While browsing the internet the other day, I ran across this letter to the editor in the Tennessean that really ruffled my feathers:
“Home schooling in America has doubled in the past decade. What’s wrong with this picture? Students attending public schools, by necessity, associate with others who are different from themselves. This enables children to learn to think for themselves and to become tolerant of those who are different, preparing them for the “real world” once they become adults. Rather than being concerned with their children receiving a broad education, many home-school parents apparently are more concerned that they grow up with their own beliefs and prejudices. Home schooling makes these children’s assimilation into society much more difficult.”
When I read this type of article I am always amazed at the narrow-mindedness of some homeschool critics. Perhaps he should instead look at why so many parents are deciding to homeschool their children. This man states that “students attending public schools, by necessity, associate with others who are different than themselves.” I have a difficult time finding evidence to back up this statement as I am sure he would too if he cared to look for any.
From my perspective as a former public school teacher, I would say that the students in a public school setting are actually more alike than different. This is especially obvious at the high school level. Enter any high school in the country and you are likely to find some or all of the following:
- A group of teens—all in different stages of puberty but all going through the same basic changes—struggling to understand life and surrounded by others who are also struggling and have no answers.
- A group that generally eats and drinks the same type of food and beverages on most days, whether they are healthy choices or not.
- A group of kids who speak the same language complete with profanity and the current slang.
- A group that is learning the same things at the same time in order to meet some man-made standard that the school has been programmed to teach.
The author of the letter states that homeschooled students have difficulty associating with people who are different and they can’t assimilate. First of all, in regards to the short list above, the opportunity to encounter diversity is much greater outside the school walls in the “real” world than within them. And secondly, if assimilation is the goal, I don’t think that the teen sub-culture is the place I particularly want my kids to become assimilated.
Webster’s definition of assimilate is “to make similar,: to alter by assimilation: to absorb into the culture or mores of the population or group.”

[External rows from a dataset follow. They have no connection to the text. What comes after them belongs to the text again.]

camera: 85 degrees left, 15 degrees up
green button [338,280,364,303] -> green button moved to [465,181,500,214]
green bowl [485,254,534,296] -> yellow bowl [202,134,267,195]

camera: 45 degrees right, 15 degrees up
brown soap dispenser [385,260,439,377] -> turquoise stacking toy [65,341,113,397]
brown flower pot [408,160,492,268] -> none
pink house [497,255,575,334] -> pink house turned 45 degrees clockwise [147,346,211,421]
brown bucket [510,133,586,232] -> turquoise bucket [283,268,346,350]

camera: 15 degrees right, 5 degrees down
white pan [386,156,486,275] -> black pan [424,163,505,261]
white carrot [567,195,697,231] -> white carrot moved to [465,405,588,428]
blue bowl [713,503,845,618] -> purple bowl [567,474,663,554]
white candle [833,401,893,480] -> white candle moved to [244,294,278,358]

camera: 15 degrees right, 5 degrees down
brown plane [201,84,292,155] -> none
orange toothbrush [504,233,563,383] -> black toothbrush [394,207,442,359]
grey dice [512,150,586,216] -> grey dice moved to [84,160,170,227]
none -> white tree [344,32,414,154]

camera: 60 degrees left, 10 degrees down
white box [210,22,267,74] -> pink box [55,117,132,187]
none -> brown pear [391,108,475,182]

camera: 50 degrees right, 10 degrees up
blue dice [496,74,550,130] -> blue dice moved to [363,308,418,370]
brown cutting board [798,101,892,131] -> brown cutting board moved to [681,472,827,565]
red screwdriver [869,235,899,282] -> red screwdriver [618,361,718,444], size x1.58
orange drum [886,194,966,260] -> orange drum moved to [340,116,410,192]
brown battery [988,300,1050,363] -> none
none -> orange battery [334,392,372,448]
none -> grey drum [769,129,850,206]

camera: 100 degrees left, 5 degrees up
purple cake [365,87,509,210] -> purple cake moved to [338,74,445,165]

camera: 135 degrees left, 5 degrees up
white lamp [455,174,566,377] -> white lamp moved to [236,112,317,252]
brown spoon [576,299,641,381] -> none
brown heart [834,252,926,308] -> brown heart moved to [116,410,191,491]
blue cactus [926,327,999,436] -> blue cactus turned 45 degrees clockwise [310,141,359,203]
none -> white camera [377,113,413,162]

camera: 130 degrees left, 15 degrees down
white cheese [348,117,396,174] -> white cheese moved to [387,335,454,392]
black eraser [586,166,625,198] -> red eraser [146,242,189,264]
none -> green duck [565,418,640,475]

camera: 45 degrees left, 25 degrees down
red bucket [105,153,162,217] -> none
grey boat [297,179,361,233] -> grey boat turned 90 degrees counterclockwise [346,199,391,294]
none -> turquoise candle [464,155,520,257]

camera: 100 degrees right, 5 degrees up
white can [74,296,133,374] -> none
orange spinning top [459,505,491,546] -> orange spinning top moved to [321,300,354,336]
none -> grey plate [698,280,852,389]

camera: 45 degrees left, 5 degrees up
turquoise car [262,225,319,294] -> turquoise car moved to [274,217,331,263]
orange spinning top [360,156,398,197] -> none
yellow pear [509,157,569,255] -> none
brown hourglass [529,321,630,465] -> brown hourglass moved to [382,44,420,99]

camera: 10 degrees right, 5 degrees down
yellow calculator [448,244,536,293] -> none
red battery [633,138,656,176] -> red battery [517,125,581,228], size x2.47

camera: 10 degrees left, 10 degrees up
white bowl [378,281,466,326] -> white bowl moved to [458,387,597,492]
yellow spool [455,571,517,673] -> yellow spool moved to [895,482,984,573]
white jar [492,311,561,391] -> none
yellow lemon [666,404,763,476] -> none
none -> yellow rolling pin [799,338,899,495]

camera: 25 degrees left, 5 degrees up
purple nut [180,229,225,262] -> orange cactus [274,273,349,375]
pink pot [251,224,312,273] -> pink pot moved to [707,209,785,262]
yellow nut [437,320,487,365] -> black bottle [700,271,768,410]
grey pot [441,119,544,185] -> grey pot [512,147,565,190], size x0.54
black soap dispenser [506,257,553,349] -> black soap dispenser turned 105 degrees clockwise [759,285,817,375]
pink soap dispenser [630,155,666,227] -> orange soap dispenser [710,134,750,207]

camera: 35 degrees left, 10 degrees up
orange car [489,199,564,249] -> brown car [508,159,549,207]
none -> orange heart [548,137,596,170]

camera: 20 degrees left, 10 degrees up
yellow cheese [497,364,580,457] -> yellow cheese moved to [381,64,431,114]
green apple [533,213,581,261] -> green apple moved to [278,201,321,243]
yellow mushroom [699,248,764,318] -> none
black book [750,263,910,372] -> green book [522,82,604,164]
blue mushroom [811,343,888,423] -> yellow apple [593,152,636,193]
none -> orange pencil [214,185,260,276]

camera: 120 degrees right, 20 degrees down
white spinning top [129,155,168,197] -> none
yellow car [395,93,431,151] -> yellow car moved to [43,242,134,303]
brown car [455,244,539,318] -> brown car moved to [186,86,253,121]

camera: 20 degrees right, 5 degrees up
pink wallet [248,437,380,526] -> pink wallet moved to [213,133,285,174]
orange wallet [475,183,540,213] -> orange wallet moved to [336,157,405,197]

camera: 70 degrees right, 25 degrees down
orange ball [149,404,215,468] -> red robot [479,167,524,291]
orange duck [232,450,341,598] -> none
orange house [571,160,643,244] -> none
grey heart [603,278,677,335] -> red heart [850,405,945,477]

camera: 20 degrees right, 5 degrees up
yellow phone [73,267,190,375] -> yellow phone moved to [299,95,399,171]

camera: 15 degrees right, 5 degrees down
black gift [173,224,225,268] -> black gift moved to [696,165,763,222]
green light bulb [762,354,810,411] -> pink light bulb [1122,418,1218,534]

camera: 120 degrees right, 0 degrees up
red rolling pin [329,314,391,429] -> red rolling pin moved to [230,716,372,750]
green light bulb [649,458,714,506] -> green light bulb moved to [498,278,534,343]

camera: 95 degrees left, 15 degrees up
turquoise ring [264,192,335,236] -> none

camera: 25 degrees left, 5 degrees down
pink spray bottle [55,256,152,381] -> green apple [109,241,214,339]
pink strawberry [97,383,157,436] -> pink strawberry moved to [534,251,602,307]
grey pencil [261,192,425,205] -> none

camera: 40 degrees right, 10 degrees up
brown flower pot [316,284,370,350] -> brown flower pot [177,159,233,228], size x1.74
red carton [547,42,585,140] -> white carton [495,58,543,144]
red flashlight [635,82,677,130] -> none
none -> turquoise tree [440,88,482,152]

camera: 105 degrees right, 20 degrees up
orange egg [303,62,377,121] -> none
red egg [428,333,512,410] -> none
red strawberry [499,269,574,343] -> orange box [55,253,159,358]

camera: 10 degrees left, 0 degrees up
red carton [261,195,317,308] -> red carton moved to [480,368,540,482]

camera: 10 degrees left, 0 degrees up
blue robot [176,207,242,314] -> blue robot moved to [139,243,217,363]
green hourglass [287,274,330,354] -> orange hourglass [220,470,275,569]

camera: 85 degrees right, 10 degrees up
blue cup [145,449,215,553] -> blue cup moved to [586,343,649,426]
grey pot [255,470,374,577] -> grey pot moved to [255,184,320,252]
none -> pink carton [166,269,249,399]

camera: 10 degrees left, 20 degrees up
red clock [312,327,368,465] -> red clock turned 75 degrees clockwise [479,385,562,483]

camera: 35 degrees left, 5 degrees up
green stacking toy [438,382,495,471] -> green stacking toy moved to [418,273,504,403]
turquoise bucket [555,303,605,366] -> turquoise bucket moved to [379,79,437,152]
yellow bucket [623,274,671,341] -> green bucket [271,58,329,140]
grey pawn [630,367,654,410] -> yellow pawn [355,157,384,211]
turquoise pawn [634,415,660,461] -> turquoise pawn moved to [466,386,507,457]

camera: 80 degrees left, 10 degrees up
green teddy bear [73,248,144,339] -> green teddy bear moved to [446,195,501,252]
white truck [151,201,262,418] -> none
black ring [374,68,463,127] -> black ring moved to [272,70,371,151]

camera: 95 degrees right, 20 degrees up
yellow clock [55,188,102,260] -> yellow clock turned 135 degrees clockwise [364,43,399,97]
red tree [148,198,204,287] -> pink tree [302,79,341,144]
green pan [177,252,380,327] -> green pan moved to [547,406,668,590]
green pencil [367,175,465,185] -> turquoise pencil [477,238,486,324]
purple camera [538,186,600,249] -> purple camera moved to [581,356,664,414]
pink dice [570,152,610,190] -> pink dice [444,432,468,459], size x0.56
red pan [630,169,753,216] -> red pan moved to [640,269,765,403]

Even more revealing is the definition of “assimilation. ” Webster says “the process of receiving new facts or of responding to new situations in conformity with what is already available to the consciousness.” That sounds like brainwashing techniques to me. It’s that word “conformity” that really bothers me. The author states that the association and assimilation he believes is lacking in homeschoolers is something that teaches students to think for themselves. I think he needs to read his dictionary.